## Written tasks:
(A) From the goat yoke thread, reproduce the passage that opens with the words containing "Well I decided" and closes with "to watch her.".
(B) In the goat yoke thread, how long is the run that the harnessed goat is kept on?
[START OF Provided text]
# Yoke on a goat.



## K Epp (Jan 7, 2013)

I have been told if I put a yoke on my escapes that they won't be able to escape the fence. One goes under and one goes over 4ft chainlink fence. Does this work? Is it safe?


----------



## Alice In TX/MO (May 10, 2002)

I don't think it will stop the one going over. Dunno about under.


----------



## K Epp (Jan 7, 2013)

I think he (wether) just goes over to be with her.


----------



## myheaven (Apr 14, 2006)

A yolk will stop the under and threw. I have done it. The over though you need to add another line to the top some how.


----------



## Doug Hodges (Jul 22, 2013)

Sound like the yokes on you. Lol. I crack myself up. Forgive me 


Sent from my iPhone using Homesteading Today


----------



## K Epp (Jan 7, 2013)

Well I decided not to do the yoke. I put a harness on her and have her on a 20 ft run. I have moved her to a Little Tykes Cabin for a house and it is far enough away from anything that she will not get tangled, but still in the barn yard with the other animals. I tried putting the other two goats in with her tonight, but they were being mean to her. I close her in at night still wearing the harness, but not attached to anything. I just checked on her and she is settled in. the other two are sleeping in a pile of leaves in the front yard. I went to put them in the barn, but wasn't up to carrying either of the little chubby brats... I love them, but they are pulling a stubborn tantrum on me. So they can sleep in a big pile with the dog and cats. 

I do let Athena the baby of the run when I'm outside to watch her.


----------
[END OF Provided text]
[START OF Record excerpts]
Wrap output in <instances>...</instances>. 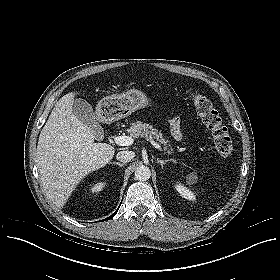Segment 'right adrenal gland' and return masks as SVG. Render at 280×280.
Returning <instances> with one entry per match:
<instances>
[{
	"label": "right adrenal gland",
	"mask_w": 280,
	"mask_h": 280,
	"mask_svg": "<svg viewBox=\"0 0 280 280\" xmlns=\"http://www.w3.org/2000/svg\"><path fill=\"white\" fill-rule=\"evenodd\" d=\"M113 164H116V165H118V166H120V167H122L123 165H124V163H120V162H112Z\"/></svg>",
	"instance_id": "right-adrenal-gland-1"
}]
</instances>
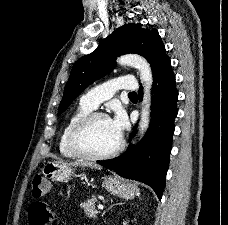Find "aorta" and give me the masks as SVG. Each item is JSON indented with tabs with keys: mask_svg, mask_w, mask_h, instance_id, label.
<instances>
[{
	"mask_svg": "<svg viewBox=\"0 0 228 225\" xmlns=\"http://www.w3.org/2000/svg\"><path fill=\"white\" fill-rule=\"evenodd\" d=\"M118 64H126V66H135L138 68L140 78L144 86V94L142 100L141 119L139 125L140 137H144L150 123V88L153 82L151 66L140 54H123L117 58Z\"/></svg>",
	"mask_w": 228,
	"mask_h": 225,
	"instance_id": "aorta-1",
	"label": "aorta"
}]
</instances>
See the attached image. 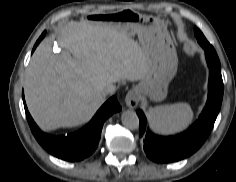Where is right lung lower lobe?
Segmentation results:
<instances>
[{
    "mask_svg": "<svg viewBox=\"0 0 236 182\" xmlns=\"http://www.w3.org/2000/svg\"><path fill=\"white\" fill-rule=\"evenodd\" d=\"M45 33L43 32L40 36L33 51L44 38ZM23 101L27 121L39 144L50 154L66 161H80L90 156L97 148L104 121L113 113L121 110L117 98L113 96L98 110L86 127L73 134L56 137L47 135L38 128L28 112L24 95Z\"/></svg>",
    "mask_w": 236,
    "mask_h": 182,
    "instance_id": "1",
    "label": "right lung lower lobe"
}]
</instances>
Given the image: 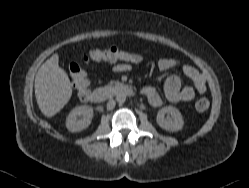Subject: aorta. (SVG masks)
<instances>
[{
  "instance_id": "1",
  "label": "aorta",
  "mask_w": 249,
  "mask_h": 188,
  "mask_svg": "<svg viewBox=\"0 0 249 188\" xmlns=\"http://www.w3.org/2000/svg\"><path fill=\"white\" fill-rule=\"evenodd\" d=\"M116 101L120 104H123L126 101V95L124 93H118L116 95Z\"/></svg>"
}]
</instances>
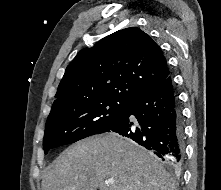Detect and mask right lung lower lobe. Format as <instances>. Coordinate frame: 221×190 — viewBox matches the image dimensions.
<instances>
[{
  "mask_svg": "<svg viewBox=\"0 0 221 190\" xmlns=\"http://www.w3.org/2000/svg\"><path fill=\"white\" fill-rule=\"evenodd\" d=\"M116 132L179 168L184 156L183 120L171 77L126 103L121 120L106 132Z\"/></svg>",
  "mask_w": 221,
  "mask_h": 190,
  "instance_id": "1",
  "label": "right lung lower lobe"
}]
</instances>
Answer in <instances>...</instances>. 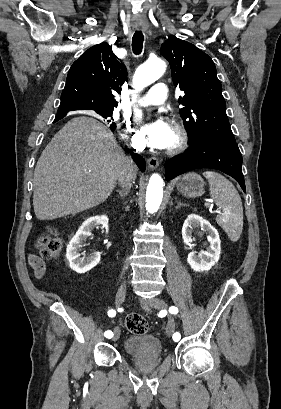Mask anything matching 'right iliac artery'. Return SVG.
[END OF Record excerpts]
## Answer list:
(A)
Well I decided not to do the yoke. I put a harness on her and have her on a 20 ft run. I have moved her to a Little Tykes Cabin for a house and it is far enough away from anything that she will not get tangled, but still in the barn yard with the other animals. I tried putting the other two goats in with her tonight, but they were being mean to her. I close her in at night still wearing the harness, but not attached to anything. I just checked on her and she is settled in. the other two are sleeping in a pile of leaves in the front yard. I went to put them in the barn, but wasn't up to carrying either of the little chubby brats... I love them, but they are pulling a stubborn tantrum on me. So they can sleep in a big pile with the dog and cats. 

I do let Athena the baby of the run when I'm outside to watch her.

(B) 20 ft.